Katherine Winter (Hilary Swank) es una atractiva científica a la que la vida le ha desbaratado sus creencias religiosas. En su condición decepcionada, ha encontrado en la racionalización de las manifestaciones milagrosas una forma de vida donde tirar por los suelos los mitos de poblados remotos.
En semejante labor le acompaña Ben (Idris Elba), su antiguo ayudante, que no es sino un afroamericano de aspecto culturista y firme defensor de la omnipresencia de Dios en cualquier matiz de los avatares diarios. Esta contraposición caprichosa de personajes, es obra y gracia de los hermanos Hayes, conocidos por servir previamente el guión de La Casa de Cera al español Jaume Collet-Serra para que lo dirigiera a mayor gloria de los fans de Paris Hilton y un strip-tease menor para su lista de logros vitales. A pesar de que sacar a la palestra semejante dato no puede ser nada más que una forma de hundir preventivamente todo aquello donde estampen su apellido, lejos de lo allí expuesto aquí tratan por todos los medios de hacer algo mayor.

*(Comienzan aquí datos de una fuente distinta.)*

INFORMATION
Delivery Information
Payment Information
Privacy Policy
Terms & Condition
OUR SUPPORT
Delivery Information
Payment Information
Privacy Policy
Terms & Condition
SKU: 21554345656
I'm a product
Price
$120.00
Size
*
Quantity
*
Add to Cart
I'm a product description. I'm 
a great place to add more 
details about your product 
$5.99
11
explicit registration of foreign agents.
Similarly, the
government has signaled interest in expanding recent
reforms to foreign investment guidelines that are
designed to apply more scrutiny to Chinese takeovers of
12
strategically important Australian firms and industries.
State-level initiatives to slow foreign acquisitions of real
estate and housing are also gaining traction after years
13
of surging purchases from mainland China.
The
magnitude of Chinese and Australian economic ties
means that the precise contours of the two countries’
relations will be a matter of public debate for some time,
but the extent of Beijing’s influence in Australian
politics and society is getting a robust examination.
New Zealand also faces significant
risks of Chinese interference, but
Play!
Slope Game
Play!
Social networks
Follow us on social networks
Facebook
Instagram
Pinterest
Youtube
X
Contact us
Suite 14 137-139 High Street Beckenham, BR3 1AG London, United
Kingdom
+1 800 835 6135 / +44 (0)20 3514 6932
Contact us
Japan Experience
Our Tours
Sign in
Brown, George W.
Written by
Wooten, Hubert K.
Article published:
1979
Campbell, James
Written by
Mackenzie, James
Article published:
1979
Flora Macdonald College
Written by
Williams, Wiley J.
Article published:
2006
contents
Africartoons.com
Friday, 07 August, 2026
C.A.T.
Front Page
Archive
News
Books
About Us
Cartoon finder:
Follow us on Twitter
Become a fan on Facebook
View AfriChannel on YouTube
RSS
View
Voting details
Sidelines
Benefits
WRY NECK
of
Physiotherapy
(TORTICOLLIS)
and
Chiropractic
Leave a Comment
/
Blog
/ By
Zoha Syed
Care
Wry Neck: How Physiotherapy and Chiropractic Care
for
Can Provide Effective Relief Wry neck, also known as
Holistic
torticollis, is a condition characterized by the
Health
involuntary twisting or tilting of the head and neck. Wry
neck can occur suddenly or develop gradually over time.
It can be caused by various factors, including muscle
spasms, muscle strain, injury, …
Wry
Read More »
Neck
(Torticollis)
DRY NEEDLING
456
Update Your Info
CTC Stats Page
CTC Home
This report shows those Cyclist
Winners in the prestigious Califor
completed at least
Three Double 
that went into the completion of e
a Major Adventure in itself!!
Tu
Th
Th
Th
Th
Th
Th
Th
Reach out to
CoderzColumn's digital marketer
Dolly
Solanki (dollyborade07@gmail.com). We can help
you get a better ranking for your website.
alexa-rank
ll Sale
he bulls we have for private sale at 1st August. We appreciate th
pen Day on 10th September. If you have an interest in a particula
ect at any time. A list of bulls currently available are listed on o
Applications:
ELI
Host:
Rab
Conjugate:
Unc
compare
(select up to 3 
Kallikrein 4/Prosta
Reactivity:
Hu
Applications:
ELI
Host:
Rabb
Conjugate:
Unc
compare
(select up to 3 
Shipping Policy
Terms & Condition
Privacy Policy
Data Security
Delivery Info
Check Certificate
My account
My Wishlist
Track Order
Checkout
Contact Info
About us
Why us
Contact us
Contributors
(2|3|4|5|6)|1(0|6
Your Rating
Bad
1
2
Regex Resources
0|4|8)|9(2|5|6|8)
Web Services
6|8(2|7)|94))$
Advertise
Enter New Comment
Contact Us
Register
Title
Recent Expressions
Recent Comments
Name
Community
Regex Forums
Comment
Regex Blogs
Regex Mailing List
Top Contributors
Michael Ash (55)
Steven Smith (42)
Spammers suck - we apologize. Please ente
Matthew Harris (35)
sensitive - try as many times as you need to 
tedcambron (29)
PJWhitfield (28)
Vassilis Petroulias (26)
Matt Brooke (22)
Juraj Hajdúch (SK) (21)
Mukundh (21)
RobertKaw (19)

Más arriesgado sería afirmar que lo consiguen.
Con una perorata constante dando forma a un debate que tiene la insensata pretensión de llegar al gran público al contraponer dogmas, fe y lógica y ciencia, la batalla entre ateos y creyentes está perdida de antemano ante un departamento de efectos especiales y argumento necesariamente miraculoso, repleto de trampas y engaños que no esquivan en su travesía la falta de nervio para calar con convicción. Curiosamente, tras la cámara se encuentra como realizador Stephen Hopkins, en cuyo variado currículo se incluye, además de la biopic de Peter Sellers y la secuela de Predator, 12 episodios de la temporada de 24 del año 2001. Tal experiencia se manifiesta en el brío efectista, la energía onírica de algunas escenas y rasgos de videoclip que quedan no obstante descompensados: ni el recurso a sueños engarzados o golpes visuales se hacen con un pueblo que desaprovecha potencial para crear atmósfera y oprimir a sus protagonistas. Quizá esta sea una de las formas que tiene de sembrar duda antes de los secretos del desenlace. Allí, recuperando la tendencia del final travestido que se generalizó durante años con El Sexto Sentido y que dio lugar a una avalancha de cine mentiroso, nos encontramos con una eficiencia mayor de la esperada a la hora de jugar al despiste, posiblemente ayudada por una indiferencia generalizada en lo antes visto, síntoma de que sus creadores creían que el final justificaría los medios cuando estos deberían convertirse en la mayor apuesta para entretener al espectador con independencia de la soltura a la hora de hacer explosivo el último tramo.
La Biblia como pauta de juego, el Apocalipsis, el bien y el mal encarnados en carne y hueso, son instrumentos potenciados por un departamento de efectos visuales en donde el pequeño pueblo alejado del mundo vuelve a ser un temor estadounidense para los chicos de ciudad. Quien duerma con la Biblia cerca y se asuste por las prácticas de charcutería del pueblo de veraneo, podrá estremecerse con su relato. El resto se moverán entre una cierta indiferencia, sopor con sobresaltos acústicos y una discreta sorpresa por la dignidad a la hora de buscar impactos en el cierre. Y siempre dentro de la tónica que marca el argumento.